Il sera question notamment de rapprocher le droit des professionnels et celui des particuliers en matière de banque et d'assurance.
Les débats s'annoncent techniques sur de nombreux pans de la vie économique: contentieux de la commande publique, code minier, installations industrielles...
- Cosmétique -
La sénatrice Les Républicains Catherine Di Folco, corapporteure sur ce texte, a dénoncé pour sa part "la faiblesse du texte".
Les frustrations sont néanmoins atténuées par la promesse gouvernementale de poursuivre ce vaste chantier régulièrement, avec un projet de loi de simplification annuel.
La gauche, elle, dénonce, comme le socialiste Michaël Weber, un "texte en trompe-l'œil" au détriment selon elle des enjeux environnementaux.
Toutes les sensibilités s'alignent en revanche pour dénoncer la mesure emblématique du plan : la mise en place d'un bulletin de paie raccourci, passant de 55 lignes à seulement une quinzaine.
Cette réforme du bulletin de paie comprend une partie technique que le Sénat a supprimée en commission, le reste devant passer par la concertation avec les partenaires sociaux.
"C'est de la communication ou de la cosmétique. Je n'ai pas croisé une seule personne qui m'a dit que c'était une bonne idée", s'agace le centriste Yves Bleunven, l'autre corapporteur.
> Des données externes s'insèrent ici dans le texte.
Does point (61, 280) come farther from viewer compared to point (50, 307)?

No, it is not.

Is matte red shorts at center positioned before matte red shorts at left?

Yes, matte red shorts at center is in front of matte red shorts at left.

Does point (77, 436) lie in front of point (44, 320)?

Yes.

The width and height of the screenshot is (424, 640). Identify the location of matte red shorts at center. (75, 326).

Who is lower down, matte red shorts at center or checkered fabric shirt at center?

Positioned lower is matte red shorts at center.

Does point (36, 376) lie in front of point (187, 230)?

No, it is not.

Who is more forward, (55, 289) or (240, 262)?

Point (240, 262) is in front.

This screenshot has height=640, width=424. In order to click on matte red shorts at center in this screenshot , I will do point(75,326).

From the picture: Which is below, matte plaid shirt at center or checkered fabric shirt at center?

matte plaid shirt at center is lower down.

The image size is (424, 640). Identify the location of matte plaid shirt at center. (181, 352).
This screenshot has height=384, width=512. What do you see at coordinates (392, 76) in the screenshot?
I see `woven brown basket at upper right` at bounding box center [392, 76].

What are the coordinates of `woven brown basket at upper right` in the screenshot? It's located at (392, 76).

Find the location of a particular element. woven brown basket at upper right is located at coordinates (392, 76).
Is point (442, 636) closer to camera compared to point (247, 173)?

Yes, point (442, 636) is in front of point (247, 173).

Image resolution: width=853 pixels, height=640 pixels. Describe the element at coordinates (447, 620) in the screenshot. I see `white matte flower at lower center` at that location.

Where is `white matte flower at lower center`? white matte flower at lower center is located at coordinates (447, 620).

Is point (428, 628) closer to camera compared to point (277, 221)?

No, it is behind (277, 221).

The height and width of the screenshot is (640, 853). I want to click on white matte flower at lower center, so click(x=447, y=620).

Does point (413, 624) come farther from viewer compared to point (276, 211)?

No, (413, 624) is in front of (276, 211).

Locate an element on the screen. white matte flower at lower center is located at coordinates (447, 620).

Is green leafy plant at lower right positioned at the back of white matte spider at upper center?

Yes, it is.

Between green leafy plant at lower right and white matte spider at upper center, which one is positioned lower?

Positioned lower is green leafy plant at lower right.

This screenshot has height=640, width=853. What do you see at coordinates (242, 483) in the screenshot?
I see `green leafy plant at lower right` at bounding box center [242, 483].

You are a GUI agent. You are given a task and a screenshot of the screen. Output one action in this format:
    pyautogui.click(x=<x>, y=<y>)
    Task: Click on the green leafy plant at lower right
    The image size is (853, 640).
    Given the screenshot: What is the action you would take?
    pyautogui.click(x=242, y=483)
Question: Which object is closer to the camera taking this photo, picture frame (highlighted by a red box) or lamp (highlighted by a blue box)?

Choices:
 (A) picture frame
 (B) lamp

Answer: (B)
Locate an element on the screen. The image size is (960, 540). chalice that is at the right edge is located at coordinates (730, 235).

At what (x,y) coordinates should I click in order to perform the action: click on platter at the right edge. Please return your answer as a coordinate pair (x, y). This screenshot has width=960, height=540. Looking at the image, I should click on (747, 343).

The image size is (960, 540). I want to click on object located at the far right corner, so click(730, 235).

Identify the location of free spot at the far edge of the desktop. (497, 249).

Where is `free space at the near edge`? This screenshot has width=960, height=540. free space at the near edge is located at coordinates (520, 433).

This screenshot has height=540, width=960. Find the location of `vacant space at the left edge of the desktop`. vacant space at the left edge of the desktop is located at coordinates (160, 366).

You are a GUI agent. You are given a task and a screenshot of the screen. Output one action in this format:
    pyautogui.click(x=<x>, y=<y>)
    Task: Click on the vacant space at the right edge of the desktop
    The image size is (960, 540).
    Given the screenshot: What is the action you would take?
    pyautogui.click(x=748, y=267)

Bercy tentera de faire rétablir son article en séance publique.
L'instauration de tests PME, un mécanisme visant à évaluer en amont l'impact de toutes les normes sur les entreprises, permettra en revanche de réintroduire un dispositif déjà voté par le Sénat, avec l'approbation du gouvernement.
- Arlésienne -
Autre mesure-choc, la suppression à l'horizon 2030 des 1.800 formulaires Cerfa et le passage au peigne fin des 2.500 autorisations administratives qui alourdissent le quotidien des entreprises.
Une partie de ce travail de fourmi n'a pas à passer par la loi. Pour le reste, le gouvernement demande aux parlementaires de larges habilitations à réformer par ordonnances, ce qui irrite les sénateurs. "On cherche à contourner le Parlement", alerte Rémy Pointereau (LR), président de la Commission spéciale dédiée à cette loi.
"Nous ne souhaitons pas abuser des ordonnances", s'est-il limité à dire en séance, faisant crédit au texte, "s'il ne fait que s'attaquer à la petite cuillère à l'océan normatif" d'avoir "le mérite de sortir la simplification de son statut d'arlésienne", celle qu'on attend et qui ne vient jamais.
Faire passer par la loi toutes ces suppressions "serait un exercice titanesque", a plaidé Mme Grégoire. Elle a promis que le gouvernement, s'il était finalement autorisé à procéder par ordonnances, "rendrait des comptes" au Parlement sur ce chantier.
Le Sénat a débattu lundi soir 36 amendements, portant sur la commande publique et l'article 4 qui oblige l'Etat et les organismes de sécurité sociale à utiliser un profil unique d'acheteur. Il en reste 362 à débattre dans les prochains jours, sur des sujets moins consensuels.